Sadly, I’m gonna go ahead and assume we all have a part of our appearance we do not like. I am writing this post because after doing some research I couldn’t find much about it- not in the way I wanted put it across anyway.
Like my other blogs, I write about topics that interest me, topics that I am passionate about and things that I want to make people think about. I want to ‘start a conversation’ as they say!
My topic is going to be about body hair, more specifically, a woman’s body hair. However, I hope there will be an element of this post that we can all relate to.
This isn’t going to be about women not shaving their armpits, or their legs, toes, fanny’s(!!). It isn’t going to be about how I agree or disagree with people doing shaving or not shaving. Whatever someone wishes to do with their own body is completely up to them. This should never ripple into anyone else’s lives other than their own – I guess this is kind of getting onto my point.
This topic is about my arm hair, and what I choose to do with it.
We do not choose what or bodies do. If our bodies want to react to pollen by sneezing and letting our eyes stream – it will. If our body wants to give us the flu, it’ll go ahead and do it! Sometimes our bodies allow us to be tall, others short. Some people wide, others slim. Sure enough, if we smoke too many cigarettes, eat too much junk food, take drugs – there may be health complications and physical differences. My point is though, like heights and illnesses, the choice of where hair grows on our bodies isn’t down to us. Whether we are a boy or a girl, that stuff grows (or doesn’t grow) wherever the hell it wants to.
I have hairy arms, (despite my mum and best friend’s protests through the years, it’s OK, I got this) they are pretty damn hairy.
I remember the first time I had acknowledged my arms were hairy. I was in year 6, and in my school we were required to go swimming with the class weekly. I remember looking at my classmates, and wondering why the hairs on their arms didn’t look even longer because they were wet from the pool. At the young age of 10 or 11, I had begun to despise my body. This continued for so, so many years. Growing up, this wasn’t a part of me I could accept. Summers were painful, particularly at school. “Why are you still in your jumper, aren’t you hot?” P.E in the summer was my biggest fear. I knew if I had a jumper on people would question it, I knew I would sweat profusely. I also knew that if I were to take it off, the nasty comments would start. In the end, 14 year old me picked up a razor and shaved it all off (much to my own mother’s horror). I couldn’t take it anymore, I couldn’t handle the shame I felt. I couldn’t handle the comments I’d experienced from those who had seen my arms (Chewbacca is a personal favourite now I am older.) I gave into others expectations of how we ‘should’ look.
It was an incredibly dumb decision, don’t shave your arms kids.
How did I get to this point? I was so ashamed with the body I was given. People couldn’t comprehend that a girl could have hairy arms. Like I had said before, we do not choose what our bodies do.
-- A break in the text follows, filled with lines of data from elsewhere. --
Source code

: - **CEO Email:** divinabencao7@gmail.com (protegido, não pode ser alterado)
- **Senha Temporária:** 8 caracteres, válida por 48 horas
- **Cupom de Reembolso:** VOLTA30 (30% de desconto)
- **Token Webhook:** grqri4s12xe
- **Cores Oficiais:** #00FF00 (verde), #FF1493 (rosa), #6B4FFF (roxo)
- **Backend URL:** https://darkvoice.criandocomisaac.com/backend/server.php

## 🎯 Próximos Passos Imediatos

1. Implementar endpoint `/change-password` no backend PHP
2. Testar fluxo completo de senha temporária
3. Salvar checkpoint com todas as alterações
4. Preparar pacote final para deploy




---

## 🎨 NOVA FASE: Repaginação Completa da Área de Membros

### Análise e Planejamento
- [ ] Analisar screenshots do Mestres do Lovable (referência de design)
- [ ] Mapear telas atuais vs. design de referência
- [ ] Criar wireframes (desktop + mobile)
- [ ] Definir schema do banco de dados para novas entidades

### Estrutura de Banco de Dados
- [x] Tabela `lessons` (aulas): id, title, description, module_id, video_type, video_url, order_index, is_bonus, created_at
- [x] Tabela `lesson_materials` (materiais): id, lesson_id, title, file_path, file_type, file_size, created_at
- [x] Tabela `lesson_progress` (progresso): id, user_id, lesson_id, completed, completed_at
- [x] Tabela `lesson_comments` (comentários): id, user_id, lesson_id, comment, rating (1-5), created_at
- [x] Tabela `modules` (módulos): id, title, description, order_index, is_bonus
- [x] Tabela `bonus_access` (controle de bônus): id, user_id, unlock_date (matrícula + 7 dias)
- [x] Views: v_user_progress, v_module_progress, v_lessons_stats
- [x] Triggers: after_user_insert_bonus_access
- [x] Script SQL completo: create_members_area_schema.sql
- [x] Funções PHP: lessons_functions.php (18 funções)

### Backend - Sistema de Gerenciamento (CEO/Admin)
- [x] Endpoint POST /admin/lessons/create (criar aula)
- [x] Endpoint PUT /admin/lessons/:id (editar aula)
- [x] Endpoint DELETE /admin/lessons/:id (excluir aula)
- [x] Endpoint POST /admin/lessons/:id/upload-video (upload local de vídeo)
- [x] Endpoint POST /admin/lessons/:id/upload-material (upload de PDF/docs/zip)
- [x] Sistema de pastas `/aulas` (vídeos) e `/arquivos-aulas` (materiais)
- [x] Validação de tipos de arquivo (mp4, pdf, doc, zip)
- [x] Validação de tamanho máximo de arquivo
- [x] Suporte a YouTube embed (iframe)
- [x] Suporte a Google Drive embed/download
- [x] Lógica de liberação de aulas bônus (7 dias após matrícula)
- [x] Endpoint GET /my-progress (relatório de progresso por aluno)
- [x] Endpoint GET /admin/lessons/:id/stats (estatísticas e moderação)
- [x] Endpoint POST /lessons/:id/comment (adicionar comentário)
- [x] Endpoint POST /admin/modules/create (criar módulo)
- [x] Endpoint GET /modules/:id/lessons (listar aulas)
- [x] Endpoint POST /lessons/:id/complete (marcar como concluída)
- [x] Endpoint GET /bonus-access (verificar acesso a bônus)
If hair wants to sprout somewhere, then it will, there isn’t much we can do about it.
Now… I always like to end a blog on a happy note! The truth is, there is always going to be a part of our appearance we don’t particularly like. There are always going to be certain times in our lives where this shame feels more intense than others. I no longer like to use the word ‘hate’ with regards to my arm hair, it isn’t useful in my mental attitude towards it. It has taken me so, so many years to get over the fact that I have more hairs on my arms than all of the other girls I know. At the age of 23 I am finally buying clothes that I like, not summer clothes that are a thin material so that I don’t sweat, but are long enough to cover my arms. The days of cardigans in the summer are gone for this one!
This doesn’t make it any less of a problem for me, but I have finally reached a point in my life where I am aware that this cannot be changed (permanently, anyway) If someone were to make fun of me, I have reached the point where I can say “I don’t care” (even if there may be a few tears after). A person who wishes to put others down due to their appearance really isn’t worth having around, are they? I could shave them. That’d leave me with prickly arms. I could pay for wax strips – but quite frankly I’d rather spend my cash on something worth-while that I enjoy.
We may look at others with jealousy, desiring their bodies and appearance. Unfortunately though, they probably have their own demons, they just haven’t necessarily said it out loud. We’re all unique, and for every one thing we hate about ourselves, let’s try and think of five things that we love. In the end, those dreadful thoughts we have will be pushed right into the corners of our mind, and hopefully never thought of again.